I moderate a forum with a dedicated following of 150-200 users. In general, there are a couple posts an hour throughout the day from my users. There are times that a spambot will find us though and plasters it's filth all over the board. Clean up is easy for a moderator - delete the user and the posts go away. The oldest I recall seeing a spambot's manure sit on the site is about 2 hours.

My problem is that a small subset of my users are expecting immediate responses to their summons to clean up. I certainly am not able to be on call 24/7/365. I don't expect other moderators are able to be either. Other than spam, I don't think we require more moderators. Spam just makes the site ugly for a few hours (at most) and worries users.

I've tried talking with some of the users that complain and do understand their point that it is unsightly to visit the form and see it covered in garbage.

How can I talk with the community to help explain that we can't be around constantly, but also relay that we are all active moderators that have cleaned up after spam attacks? We aren't ignoring the site at all.

Regarding whether I am open to changes in how flags are handled, I am open to such changes and would like to hear feedback on that as well.

  • do you keep per-user statistics on how many their spam flags turned out valid / invalid? Sort of flag weight, indicating how reliable they are in reporting the issues...
    – gnat
    Commented Apr 18, 2015 at 8:07
  • @gnat, Not really, no. I think it'd be possible to build such a thing, but it'd involve going through old flags and comparing it to what still exists in the database.
    – Pickle
    Commented Apr 18, 2015 at 14:24
  • Here's a list of mostly technical solutions to spam: webmasters.stackexchange.com/a/25377/6901
    – user319
    Commented Apr 22, 2015 at 16:31

1 Answer 1


On managing user expectations, I've seen a related problem on a site I moderate; with three moderators (who are active but all have "day jobs" too), flags can hang around for a few hours. We've had users request more moderators, but that really only shifts the problem -- ok, maybe by adding some moderators you get your spam-handling down from two hours to one, but no human-driven system that's actually managable is going to produce instantaneous results until your community is way bigger. (Stack Overflow can kill spam in seconds to minutes because they have tens of thousands of active users; a small site with 200 users can't react that quickly.)

We said basically that to our users, and the grumbling died down. We also have some pretty good automated spam-response, which helps -- too much spam from the same source results in that source being unable to post.

That said, if you are able to make some changes to your platform, you can enable your users to keep the spam off the front page without making them all full moderators. Consider these approaches:

  • If a threshold number of spam flags is reached, hide the post (don't display it on the front page). Leave the flags for moderator review; you want to make sure the spam really is spam. But in the meantime, you don't need to display it to the world. The cost of a false positive is, from what you've said, a delay of a couple hours before the post is released, and on a site with the traffic patterns you've described, that's no big deal.

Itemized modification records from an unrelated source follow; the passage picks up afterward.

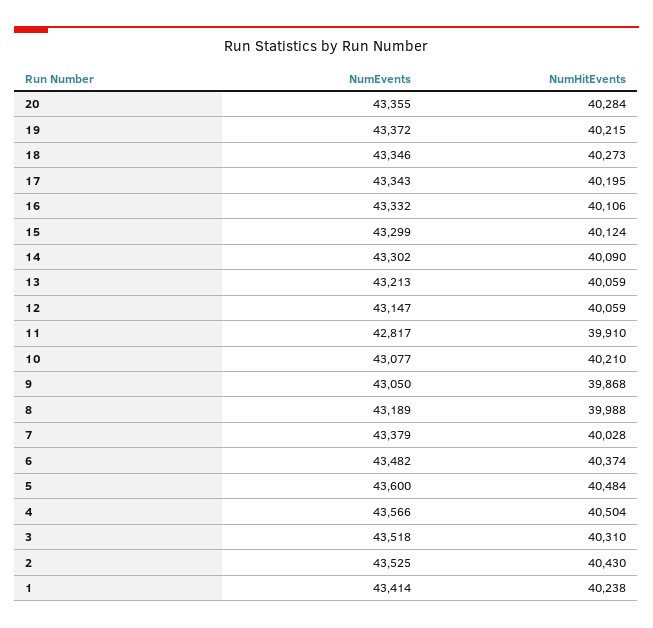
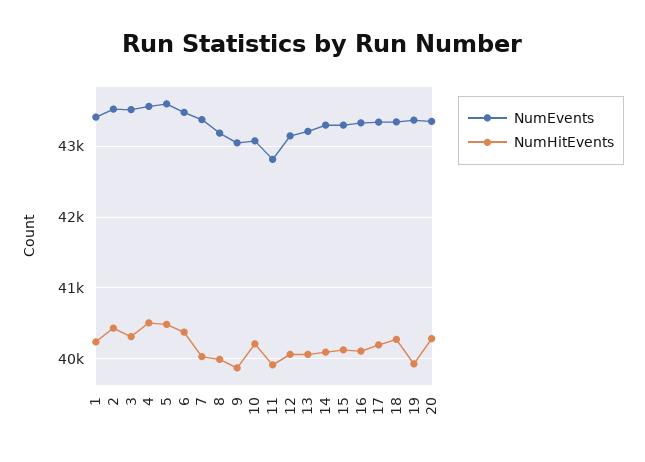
  {
    "NumEvents": {
      "20": 43355,
      "19": 43372,
      "18": 43346,
      "17": 43343,
      "16": 43332,
      "15": 43299,
      "14": 43302,
      "13": 43213,
      "12": 43147,
      "11": 42817,
      "10": 43077,
      "9": 43050,
      "8": 43189,
      "7": 43379,
      "6": 43482,
      "5": 43600,
      "4": 43566,
      "3": 43518,
      "2": 43525,
      "1": 43414
    },
    "NumHitEvents": {
      "20": 40284,
-     "19": 40215,
+     "19": 39900,
      "18": 40273,
      "17": 40195,
      "16": 40106,
      "15": 40124,
      "14": 40090,
      "13": 40059,
      "12": 40059,
      "11": 39910,
      "10": 40210,
      "9": 39868,
      "8": 39988,
      "7": 40028,
      "6": 40374,
      "5": 40484,
      "4": 40504,
      "3": 40310,
      "2": 40430,
      "1": 40238
    }
  }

  • Auto-moderate first posts. Like in the previous point, posts are held for review before being shown on the front page. Maybe you can enable your established users to do these reviews; this doesn't require a moderator if you have some notion of which users are trusted. (You don't want the spammers approving each others' posts, after all.) This is assuming that most of your spam comes from new users; if your established users are spamming this won't help. I've been on several mailing lists over that auto-moderate first posts from new users and it seems to work well.

  • Use history to make decisions about incoming posts, either by user or by IP address. If you aren't moderating new-user posts, or you have a user whose first post was innocuous, then you might have a policy that any recent spam from that user causes posts to be moderated. Or if you're getting a lot of spam from one IP address or block, maybe you moderate everything coming from there. (If you do that, you'll want to age that history away over time; one spammer from my ISP a year ago shouldn't block me now.) Stack Exchange does something along these lines and it's made a real difference there.

  • Limit velocity of posts from new users. If your problem is that a spambot drops 50 junk posts on your site before anybody sees and then you're never going to hear from that bot again, then using spam history won't help. But should a new user be able to post 50 posts in an hour? Probably not. Consider limiting the velocity of posts, at least for new users. Allow established users who have contributed useful content to bypass this limit.